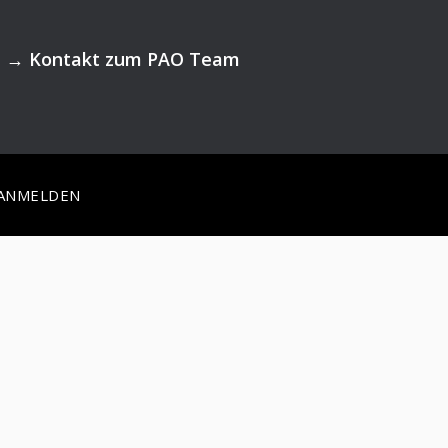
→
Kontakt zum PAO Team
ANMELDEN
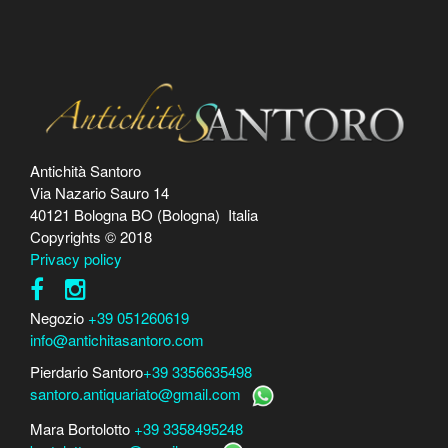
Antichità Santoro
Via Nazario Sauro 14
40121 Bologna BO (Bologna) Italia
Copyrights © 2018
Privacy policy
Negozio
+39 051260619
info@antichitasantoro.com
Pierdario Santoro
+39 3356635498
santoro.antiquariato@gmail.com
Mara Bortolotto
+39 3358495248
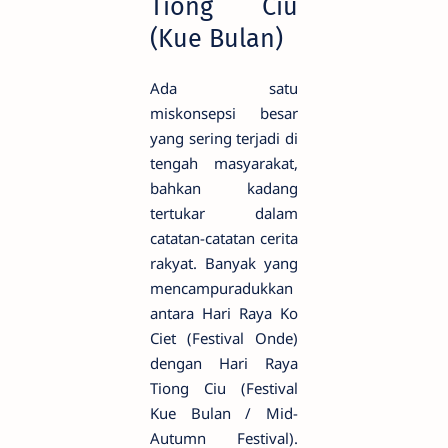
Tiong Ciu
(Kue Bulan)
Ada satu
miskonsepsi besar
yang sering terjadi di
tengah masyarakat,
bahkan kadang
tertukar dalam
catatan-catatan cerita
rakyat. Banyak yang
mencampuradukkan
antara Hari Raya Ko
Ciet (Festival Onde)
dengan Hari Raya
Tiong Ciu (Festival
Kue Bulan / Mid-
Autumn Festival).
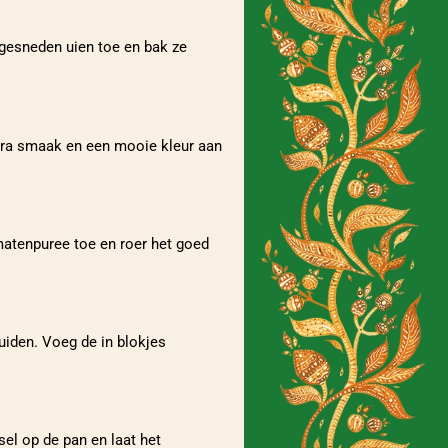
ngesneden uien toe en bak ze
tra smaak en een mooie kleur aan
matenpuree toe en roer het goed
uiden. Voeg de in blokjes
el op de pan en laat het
::::
* [REQUIRED WORK]:
Give back the material above word for word; no picture belongs in it.

* [EXPECTED ANSWER]:
→
Kontakt zum PAO Team
ANMELDEN
Antichità Santoro
Via Nazario Sauro 14
40121 Bologna BO (Bologna) Italia
Copyrights © 2018
Privacy policy
Negozio
+39 051260619
info@antichitasantoro.com
Pierdario Santoro
+39 3356635498
santoro.antiquariato@gmail.com
Mara Bortolotto
+39 3358495248
Tiong Ciu
(Kue Bulan)
Ada satu
miskonsepsi besar
yang sering terjadi di
tengah masyarakat,
bahkan kadang
tertukar dalam
catatan-catatan cerita
rakyat. Banyak yang
mencampuradukkan
antara Hari Raya Ko
Ciet (Festival Onde)
dengan Hari Raya
Tiong Ciu (Festival
Kue Bulan / Mid-
Autumn Festival).
ngesneden uien toe en bak ze
tra smaak en een mooie kleur aan
matenpuree toe en roer het goed
uiden. Voeg de in blokjes
el op de pan en laat het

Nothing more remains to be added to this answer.